Muslim Parliament Divides Britons

RADICAL British Muslims, claiming to speak for 2 million co-religionists, have set up what they call their own parliament and are threatening to defy laws with which they disagree.

Kalim Siddiqui, a militant Muslim leader who convened the assembly in London Jan. 4-5, denounced what he called "the dictatorship of the majority dressed up as democracy."

His fiery inaugural speech to 155 members of the parliament at Kensington Town Hall, London, drew sharp rebukes from government ministers. Reactions by other British Muslims revealed a community sharply divided on claims of a need for their own parliamentary body.

Home Office Minister John Patten called Dr. Siddiqui's address "nonsense" and warned British Muslims that it came perilously close to being an incitement to racial hatred.

Siddiqui responded to Mr. Patten's criticism by accusing the minister of having a "condescending attitude" toward Muslims.

Moderate Muslim groups responded by saying that the so-called parliament's members did not represent their views.

But Mohammed Faridi, general secretary of the Association of Muslims in Britain, a moderate grouping, warned that the so-called parliament was well funded, well organized, and "unlikely to listen to the government or to the voice of reason, Muslim or otherwise."

He pointed out that Siddiqui, who was born in Pakistan and heads London's pro-Iranian Muslim Institute, came to prominence nearly three years ago when he endorsed the late Ayatollah Khomeini's fatwa (death sentence) on novelist Salman Rushdie. On that occasion he narrowly escaped prosecution for advocating murder.

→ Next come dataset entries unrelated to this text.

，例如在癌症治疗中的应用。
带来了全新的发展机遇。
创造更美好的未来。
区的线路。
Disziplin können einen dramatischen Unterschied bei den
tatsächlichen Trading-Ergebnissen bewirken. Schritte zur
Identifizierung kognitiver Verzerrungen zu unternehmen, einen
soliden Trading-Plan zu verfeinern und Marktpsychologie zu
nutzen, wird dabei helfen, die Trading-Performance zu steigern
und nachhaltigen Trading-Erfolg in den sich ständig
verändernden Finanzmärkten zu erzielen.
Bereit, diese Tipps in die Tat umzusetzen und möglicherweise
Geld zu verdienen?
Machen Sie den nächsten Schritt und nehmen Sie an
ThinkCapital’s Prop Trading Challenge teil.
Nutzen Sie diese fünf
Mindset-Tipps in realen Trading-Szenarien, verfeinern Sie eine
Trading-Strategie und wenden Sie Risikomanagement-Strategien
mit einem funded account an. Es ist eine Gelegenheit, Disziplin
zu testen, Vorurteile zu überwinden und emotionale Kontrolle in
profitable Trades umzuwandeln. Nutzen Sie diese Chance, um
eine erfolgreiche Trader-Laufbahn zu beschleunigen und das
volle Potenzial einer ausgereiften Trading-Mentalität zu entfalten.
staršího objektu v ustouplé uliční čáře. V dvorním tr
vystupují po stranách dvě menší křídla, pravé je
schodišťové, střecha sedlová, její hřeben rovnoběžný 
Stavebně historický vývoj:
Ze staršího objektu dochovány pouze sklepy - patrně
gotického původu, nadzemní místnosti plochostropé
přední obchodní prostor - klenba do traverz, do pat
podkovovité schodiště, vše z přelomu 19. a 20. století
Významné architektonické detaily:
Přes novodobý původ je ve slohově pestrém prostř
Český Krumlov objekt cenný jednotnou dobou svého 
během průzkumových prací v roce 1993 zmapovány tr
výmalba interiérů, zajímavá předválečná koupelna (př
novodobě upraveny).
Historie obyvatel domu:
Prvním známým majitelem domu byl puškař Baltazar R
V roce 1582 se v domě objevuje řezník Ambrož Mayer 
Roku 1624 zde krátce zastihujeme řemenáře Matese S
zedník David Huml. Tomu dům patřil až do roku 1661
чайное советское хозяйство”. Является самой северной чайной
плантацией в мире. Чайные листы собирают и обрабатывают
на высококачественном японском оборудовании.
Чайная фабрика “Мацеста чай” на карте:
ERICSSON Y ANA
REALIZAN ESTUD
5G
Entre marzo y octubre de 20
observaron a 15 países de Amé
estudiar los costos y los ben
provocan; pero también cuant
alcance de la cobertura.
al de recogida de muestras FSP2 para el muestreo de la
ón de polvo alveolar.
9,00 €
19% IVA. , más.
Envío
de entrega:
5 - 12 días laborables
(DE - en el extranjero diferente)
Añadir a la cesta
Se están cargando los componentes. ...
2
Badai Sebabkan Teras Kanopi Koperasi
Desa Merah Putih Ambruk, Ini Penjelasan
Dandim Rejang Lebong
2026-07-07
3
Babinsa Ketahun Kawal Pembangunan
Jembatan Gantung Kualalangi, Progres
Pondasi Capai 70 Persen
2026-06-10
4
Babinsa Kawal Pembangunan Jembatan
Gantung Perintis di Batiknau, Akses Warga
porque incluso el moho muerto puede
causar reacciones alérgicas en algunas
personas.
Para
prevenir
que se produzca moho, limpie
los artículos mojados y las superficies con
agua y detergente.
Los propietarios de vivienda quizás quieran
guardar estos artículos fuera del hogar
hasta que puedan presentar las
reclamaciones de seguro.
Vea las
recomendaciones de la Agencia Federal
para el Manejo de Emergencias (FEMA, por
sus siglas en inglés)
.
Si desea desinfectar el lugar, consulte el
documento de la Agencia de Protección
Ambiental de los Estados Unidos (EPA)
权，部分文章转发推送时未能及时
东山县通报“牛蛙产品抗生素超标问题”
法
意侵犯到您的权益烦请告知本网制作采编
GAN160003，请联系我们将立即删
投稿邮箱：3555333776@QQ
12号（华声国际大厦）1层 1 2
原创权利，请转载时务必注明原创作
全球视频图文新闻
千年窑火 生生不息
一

A high proportion of British Muslims are Pakistani by origin. Their community is plainly divided in its reaction to Siddiqui's call for civil disobedience, but government ministers are taking the formation of the parliament seriously. Some of the group's declared aims flatly contradict official policies commanding widespread acceptance by non-Muslims, the ministers say.

A Muslim manifesto, endorsed by the parliament this weekend, specifically rejects government-backed policies on racial integration and the equality of women. The manifesto's approach to religious education is also a major source of worry to the government.

Organizers of the parliament say they hope to exploit the fact that Britain's Muslim schools are denied financial support available to schools of other religious denominations.

Parves Sattar, a lecturer at a London polytechnic, told the parliament that the government paid for Roman Catholic and Anglican schools, but refused to do the same for those teaching the Islamic faith.

"As a result, thousands of British Muslims attending state schools are growing up with little or no knowledge of Islam," he said.

But Angela Rumbold, a government minister specializing in interracial relations, said Britain's 19 privately funded Muslim schools were denied state support because they refused to accept all aspects of Britain's government-approved national curriculum. The curriculum includes sex education, which many British Muslims say should not be made available to their daughters.

Told of Mrs. Rumbold's explanation, Siddiqui said that to make their point on Muslim education, about 200 activists, including himself, were prepared to withhold taxes and go to jail if government policy did not change.

Siddiqui did not mince his words, either in his public address or in private comments afterward. He told the parliament that its establishment "transformed the disparaged Muslim minority in Britain into a political community with a will and a purpose of its own."

"This parliament has its origins in an attempt by the British authorities to treat us like dirt and shut us up," he said following the meeting. "By creating this new body we have given ourselves our own voice. We have changed the political landscape."

Siddiqui denied claims that the parliament was unrepresentative of British Muslim opinion. His critics say only 1,000 or so chose the 155 members of the parliament. "There was very little opposition to it being established. Its members are nominated now, but we intend to hold elections in due course. We will show that our support is widespread," he said.

Ezzat Tamimi, a journalist and member of the moderate British Muslim Forum who observed the first sessions, attacked the establishment of a separate Muslim parliament: "The people involved in organizing it have inflicted permanent damage on the standing of the Muslim community in this country. They have projected it as a kind of fifth column in British society."

Home Office sources say they hope adverse reactions to the parliament by moderate Muslims can become more sharply focused and that Siddiqui and his supporters will come to realize that they are an isolated minority.

It may not be easy, however, to mobilize moderate Muslim opinion into a solid front of opposition to Siddiqui's radical message. The best hope may lie with the Union of Muslim Organizations, an umbrella group of 160 Muslim bodies led by Sayad Pasha, an Indian-born jurist.

"The vast majority of Muslims are not interested in radical formulations," says Keith Vaz, an Asian-born Labour member of the Westminster Parliament. They see the House of Commons as "the appropriate forum" for expressing their opinions and, where necessary, their grievances, he says.

One of the undesirable things about the Muslim parliament, Mr. Vaz says, is that it sees its role as an alternative to Britain's Parliament.